**Problem:**
Copy out the items word for word, from the beginning of the items down to the line containing "Eyre Sports Park", both ends included.

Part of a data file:
********************
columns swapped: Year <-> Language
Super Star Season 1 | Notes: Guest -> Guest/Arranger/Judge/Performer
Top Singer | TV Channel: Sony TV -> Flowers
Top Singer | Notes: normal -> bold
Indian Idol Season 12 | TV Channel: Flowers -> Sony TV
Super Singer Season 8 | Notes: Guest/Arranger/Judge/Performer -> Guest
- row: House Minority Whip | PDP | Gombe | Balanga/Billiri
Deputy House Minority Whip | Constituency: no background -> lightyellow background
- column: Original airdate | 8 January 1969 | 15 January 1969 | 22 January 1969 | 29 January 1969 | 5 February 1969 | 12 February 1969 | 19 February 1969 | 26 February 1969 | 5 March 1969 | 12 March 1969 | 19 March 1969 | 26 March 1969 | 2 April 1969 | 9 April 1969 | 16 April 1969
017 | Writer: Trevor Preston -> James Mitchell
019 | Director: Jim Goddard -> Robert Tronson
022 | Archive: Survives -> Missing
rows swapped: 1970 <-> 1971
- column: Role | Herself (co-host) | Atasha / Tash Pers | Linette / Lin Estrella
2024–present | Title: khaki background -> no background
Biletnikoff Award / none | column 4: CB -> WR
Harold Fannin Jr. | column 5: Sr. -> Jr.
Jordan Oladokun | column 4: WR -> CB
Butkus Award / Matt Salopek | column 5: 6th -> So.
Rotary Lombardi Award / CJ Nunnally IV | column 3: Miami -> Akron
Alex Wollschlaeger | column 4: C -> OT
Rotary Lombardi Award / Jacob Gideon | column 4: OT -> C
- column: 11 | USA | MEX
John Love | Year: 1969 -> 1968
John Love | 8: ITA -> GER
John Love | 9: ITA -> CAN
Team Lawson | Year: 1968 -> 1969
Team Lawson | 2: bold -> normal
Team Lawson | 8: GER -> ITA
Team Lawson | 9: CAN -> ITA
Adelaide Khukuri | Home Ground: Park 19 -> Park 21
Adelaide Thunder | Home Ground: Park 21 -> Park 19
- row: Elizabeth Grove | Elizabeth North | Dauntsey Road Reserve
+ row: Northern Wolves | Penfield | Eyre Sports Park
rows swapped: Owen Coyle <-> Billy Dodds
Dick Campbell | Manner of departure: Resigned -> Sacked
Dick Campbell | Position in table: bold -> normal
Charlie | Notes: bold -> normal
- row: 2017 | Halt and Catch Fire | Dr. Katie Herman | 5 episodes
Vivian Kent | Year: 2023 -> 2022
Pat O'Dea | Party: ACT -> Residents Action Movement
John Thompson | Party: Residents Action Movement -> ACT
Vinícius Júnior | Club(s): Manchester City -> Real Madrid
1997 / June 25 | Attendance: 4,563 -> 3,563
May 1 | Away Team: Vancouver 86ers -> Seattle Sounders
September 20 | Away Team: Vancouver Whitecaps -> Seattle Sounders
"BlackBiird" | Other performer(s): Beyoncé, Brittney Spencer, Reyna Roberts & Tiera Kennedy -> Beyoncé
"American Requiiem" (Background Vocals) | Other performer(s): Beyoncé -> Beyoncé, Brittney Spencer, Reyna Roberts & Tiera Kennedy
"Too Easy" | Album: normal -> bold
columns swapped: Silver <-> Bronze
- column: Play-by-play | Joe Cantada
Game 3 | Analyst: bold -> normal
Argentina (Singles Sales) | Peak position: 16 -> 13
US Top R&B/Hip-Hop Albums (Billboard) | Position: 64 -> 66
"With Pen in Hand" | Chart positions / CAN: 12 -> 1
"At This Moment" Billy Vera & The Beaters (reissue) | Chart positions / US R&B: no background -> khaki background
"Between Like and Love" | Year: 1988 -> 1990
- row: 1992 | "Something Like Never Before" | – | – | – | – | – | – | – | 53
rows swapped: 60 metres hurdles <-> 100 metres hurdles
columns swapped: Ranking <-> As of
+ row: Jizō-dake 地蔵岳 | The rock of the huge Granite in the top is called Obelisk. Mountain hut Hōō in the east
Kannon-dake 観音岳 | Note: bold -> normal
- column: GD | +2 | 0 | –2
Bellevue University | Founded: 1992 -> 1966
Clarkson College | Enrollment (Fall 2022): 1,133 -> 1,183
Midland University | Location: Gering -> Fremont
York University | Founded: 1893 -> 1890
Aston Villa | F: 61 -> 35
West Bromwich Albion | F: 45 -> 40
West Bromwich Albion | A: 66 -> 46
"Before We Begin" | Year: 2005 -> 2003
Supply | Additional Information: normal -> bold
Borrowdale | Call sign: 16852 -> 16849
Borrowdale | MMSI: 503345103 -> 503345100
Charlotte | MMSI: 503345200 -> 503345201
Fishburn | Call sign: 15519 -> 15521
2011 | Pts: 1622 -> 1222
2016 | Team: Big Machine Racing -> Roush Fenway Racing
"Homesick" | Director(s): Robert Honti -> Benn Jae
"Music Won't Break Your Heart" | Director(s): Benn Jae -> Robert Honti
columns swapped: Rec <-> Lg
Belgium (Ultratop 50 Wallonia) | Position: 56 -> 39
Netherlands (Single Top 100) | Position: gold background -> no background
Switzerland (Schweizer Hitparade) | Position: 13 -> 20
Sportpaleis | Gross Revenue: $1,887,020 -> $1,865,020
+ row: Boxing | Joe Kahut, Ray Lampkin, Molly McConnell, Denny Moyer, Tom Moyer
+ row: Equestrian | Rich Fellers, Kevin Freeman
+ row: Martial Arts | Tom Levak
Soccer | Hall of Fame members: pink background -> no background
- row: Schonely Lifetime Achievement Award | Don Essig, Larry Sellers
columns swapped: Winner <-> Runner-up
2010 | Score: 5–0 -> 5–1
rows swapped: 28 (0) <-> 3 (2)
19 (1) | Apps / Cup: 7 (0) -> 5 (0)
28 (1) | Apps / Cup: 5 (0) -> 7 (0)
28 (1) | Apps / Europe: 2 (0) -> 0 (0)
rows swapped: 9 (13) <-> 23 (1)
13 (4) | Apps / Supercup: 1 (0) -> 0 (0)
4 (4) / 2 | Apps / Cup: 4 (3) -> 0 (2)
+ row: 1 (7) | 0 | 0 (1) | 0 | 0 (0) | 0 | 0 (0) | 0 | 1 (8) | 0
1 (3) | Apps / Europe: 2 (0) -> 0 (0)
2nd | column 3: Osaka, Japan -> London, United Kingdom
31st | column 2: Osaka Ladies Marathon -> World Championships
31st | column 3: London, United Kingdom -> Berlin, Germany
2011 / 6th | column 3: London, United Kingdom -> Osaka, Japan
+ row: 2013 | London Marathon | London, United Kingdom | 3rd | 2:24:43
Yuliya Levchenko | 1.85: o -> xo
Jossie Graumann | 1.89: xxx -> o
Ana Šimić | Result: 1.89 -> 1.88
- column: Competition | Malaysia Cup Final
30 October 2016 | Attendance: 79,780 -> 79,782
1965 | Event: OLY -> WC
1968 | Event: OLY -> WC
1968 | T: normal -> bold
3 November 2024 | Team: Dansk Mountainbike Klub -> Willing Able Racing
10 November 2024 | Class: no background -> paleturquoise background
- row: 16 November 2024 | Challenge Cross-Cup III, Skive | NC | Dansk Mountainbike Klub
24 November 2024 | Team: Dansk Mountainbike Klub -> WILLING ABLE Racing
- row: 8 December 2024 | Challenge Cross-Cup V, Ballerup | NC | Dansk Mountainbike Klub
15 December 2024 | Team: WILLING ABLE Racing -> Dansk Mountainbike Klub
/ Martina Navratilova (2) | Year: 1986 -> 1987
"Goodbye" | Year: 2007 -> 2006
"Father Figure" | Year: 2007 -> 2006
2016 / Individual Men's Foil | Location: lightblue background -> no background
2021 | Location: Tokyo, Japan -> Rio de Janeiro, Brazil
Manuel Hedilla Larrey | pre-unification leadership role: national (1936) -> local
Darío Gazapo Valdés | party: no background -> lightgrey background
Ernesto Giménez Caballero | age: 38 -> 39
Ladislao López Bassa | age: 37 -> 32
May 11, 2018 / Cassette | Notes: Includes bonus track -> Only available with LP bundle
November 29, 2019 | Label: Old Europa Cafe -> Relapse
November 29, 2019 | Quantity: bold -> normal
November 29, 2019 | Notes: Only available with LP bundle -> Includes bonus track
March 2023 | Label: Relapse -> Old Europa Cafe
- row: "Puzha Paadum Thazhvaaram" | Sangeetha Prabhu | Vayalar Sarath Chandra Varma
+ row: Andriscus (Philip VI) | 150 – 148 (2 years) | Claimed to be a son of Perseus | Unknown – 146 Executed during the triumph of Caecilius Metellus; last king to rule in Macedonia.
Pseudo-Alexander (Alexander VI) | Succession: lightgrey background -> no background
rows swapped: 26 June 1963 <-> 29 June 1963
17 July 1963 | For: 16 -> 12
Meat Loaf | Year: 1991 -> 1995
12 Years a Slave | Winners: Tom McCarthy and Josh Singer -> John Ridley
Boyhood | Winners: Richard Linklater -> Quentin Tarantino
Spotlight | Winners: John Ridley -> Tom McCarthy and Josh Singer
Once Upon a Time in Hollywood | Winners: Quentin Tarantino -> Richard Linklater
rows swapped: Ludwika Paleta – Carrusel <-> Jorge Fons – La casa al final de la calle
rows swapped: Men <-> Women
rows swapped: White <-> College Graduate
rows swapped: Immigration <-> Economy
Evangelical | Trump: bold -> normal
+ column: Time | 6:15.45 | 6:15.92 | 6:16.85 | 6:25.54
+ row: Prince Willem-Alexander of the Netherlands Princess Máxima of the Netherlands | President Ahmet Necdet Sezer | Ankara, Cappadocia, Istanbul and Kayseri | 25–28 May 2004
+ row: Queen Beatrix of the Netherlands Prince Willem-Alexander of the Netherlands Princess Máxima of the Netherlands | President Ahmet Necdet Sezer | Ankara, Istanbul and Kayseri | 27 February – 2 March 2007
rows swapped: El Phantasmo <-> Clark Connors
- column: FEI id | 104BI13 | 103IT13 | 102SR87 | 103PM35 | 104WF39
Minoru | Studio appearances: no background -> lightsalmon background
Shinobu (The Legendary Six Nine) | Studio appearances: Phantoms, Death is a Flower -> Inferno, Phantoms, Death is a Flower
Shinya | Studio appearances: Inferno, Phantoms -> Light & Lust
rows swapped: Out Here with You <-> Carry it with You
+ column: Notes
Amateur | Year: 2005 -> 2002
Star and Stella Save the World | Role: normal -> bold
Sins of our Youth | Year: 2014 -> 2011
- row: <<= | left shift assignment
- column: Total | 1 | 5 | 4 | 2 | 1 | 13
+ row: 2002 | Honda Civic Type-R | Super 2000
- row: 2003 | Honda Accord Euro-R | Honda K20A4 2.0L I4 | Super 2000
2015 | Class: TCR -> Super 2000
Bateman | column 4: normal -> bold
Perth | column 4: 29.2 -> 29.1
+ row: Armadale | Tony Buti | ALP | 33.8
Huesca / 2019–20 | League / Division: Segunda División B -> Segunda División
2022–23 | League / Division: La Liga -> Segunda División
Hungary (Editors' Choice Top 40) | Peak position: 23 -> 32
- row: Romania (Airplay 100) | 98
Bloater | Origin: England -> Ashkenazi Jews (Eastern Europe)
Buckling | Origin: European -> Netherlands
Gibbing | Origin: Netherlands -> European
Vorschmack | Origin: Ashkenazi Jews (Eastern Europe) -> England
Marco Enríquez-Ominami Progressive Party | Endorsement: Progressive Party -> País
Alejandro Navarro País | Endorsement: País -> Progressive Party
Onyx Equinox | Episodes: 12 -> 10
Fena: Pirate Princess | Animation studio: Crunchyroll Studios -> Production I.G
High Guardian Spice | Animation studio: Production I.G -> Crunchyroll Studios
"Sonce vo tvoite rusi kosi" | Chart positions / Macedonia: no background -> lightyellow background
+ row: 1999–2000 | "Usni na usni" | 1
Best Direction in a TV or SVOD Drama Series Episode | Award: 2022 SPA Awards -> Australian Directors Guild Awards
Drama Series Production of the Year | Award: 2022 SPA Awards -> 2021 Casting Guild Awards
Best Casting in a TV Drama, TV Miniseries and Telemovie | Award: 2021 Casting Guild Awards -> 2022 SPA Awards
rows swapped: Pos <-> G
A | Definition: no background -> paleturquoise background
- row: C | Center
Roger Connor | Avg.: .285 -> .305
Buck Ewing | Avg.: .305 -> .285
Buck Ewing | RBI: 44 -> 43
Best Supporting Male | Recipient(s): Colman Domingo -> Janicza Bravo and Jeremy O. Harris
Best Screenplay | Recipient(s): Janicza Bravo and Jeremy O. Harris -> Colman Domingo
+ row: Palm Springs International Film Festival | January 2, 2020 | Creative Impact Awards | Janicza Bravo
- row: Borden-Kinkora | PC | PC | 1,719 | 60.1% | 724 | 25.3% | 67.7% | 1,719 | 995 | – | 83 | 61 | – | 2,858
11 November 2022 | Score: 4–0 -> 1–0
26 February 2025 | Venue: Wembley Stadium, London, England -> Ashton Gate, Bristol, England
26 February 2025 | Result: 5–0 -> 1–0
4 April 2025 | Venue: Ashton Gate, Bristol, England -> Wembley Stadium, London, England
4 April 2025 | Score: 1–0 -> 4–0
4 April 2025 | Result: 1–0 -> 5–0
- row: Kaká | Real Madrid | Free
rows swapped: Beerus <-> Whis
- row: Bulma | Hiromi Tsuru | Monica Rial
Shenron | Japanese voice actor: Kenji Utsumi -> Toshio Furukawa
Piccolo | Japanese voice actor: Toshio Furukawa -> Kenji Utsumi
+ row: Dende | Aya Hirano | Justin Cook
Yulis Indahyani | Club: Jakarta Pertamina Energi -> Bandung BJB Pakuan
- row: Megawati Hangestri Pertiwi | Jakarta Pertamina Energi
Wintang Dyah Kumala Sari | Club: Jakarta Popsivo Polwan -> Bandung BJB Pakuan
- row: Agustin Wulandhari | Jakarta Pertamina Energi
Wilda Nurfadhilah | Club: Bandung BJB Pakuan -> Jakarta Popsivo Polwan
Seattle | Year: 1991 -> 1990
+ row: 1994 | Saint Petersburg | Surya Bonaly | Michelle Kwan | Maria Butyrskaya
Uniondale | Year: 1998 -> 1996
********************
**Answer to this exercise:**
columns swapped: Year <-> Language
Super Star Season 1 | Notes: Guest -> Guest/Arranger/Judge/Performer
Top Singer | TV Channel: Sony TV -> Flowers
Top Singer | Notes: normal -> bold
Indian Idol Season 12 | TV Channel: Flowers -> Sony TV
Super Singer Season 8 | Notes: Guest/Arranger/Judge/Performer -> Guest
- row: House Minority Whip | PDP | Gombe | Balanga/Billiri
Deputy House Minority Whip | Constituency: no background -> lightyellow background
- column: Original airdate | 8 January 1969 | 15 January 1969 | 22 January 1969 | 29 January 1969 | 5 February 1969 | 12 February 1969 | 19 February 1969 | 26 February 1969 | 5 March 1969 | 12 March 1969 | 19 March 1969 | 26 March 1969 | 2 April 1969 | 9 April 1969 | 16 April 1969
017 | Writer: Trevor Preston -> James Mitchell
019 | Director: Jim Goddard -> Robert Tronson
022 | Archive: Survives -> Missing
rows swapped: 1970 <-> 1971
- column: Role | Herself (co-host) | Atasha / Tash Pers | Linette / Lin Estrella
2024–present | Title: khaki background -> no background
Biletnikoff Award / none | column 4: CB -> WR
Harold Fannin Jr. | column 5: Sr. -> Jr.
Jordan Oladokun | column 4: WR -> CB
Butkus Award / Matt Salopek | column 5: 6th -> So.
Rotary Lombardi Award / CJ Nunnally IV | column 3: Miami -> Akron
Alex Wollschlaeger | column 4: C -> OT
Rotary Lombardi Award / Jacob Gideon | column 4: OT -> C
- column: 11 | USA | MEX
John Love | Year: 1969 -> 1968
John Love | 8: ITA -> GER
John Love | 9: ITA -> CAN
Team Lawson | Year: 1968 -> 1969
Team Lawson | 2: bold -> normal
Team Lawson | 8: GER -> ITA
Team Lawson | 9: CAN -> ITA
Adelaide Khukuri | Home Ground: Park 19 -> Park 21
Adelaide Thunder | Home Ground: Park 21 -> Park 19
- row: Elizabeth Grove | Elizabeth North | Dauntsey Road Reserve
+ row: Northern Wolves | Penfield | Eyre Sports Park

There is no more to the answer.